> _Consignes_:
Répondez aux questions suivantes d'après le texte extrait ci-dessous :
1. De quel pourcentage le premier plan Ecophyto visait-il à réduire le recours aux pesticides, et d'ici à quelle année ?
2. Quel rang la France occupe-t-elle parmi les consommateurs mondiaux de pesticides ?
3. Quelle fonction Stéphane Le Foll occupe-t-il ?

Journal Libération du 30/01/2015 - Le premier plan Ecophyto issu du Grenelle de l’environnement visait à réduire de 50%,
«si possible», le recours aux pesticides en dix ans, soit d’ici à 2018
- ô surprise, cela n’a pas été possible. L’échec est même cuisant. Aucune baisse constatée. Pire, le recours aux pesticides a augmenté de 9,2% en 2013. La France reste le troisième consommateur mondial de ces produits, bien que leur impact sur la santé humaine, la biodiversité ou la qualité de l’eau et de l’air ne soit plus à démontrer.
Alors qu’il doit annoncer ce vendredi un nouveau plan de lutte contre ce fléau, Stéphane Le Foll, ministre de l’Agriculture, en détaille les mesures pour
Libération.Et revient sur son «projet agroécologique»
(lire Libération du 17 février 2014), qui fête sa première année de mise en œuvre effective… sans être dénué de contradictions.
Pourquoi un deuxième plan aurait-il plus de chances de réussir que le premier ?

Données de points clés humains

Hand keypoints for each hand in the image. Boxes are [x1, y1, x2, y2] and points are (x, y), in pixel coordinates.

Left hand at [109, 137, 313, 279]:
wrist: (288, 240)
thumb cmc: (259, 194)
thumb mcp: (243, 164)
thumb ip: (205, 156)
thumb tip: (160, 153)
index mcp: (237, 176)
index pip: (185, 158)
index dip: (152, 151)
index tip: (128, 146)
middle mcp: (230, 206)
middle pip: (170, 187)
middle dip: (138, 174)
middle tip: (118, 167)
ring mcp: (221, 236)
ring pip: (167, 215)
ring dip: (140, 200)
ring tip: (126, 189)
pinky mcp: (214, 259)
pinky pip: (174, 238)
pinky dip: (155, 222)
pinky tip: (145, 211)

> _Réponse rédigée_:
1. De 50 %, d'ici à 2018.
2. Le troisième rang.
3. Ministre de l'Agriculture.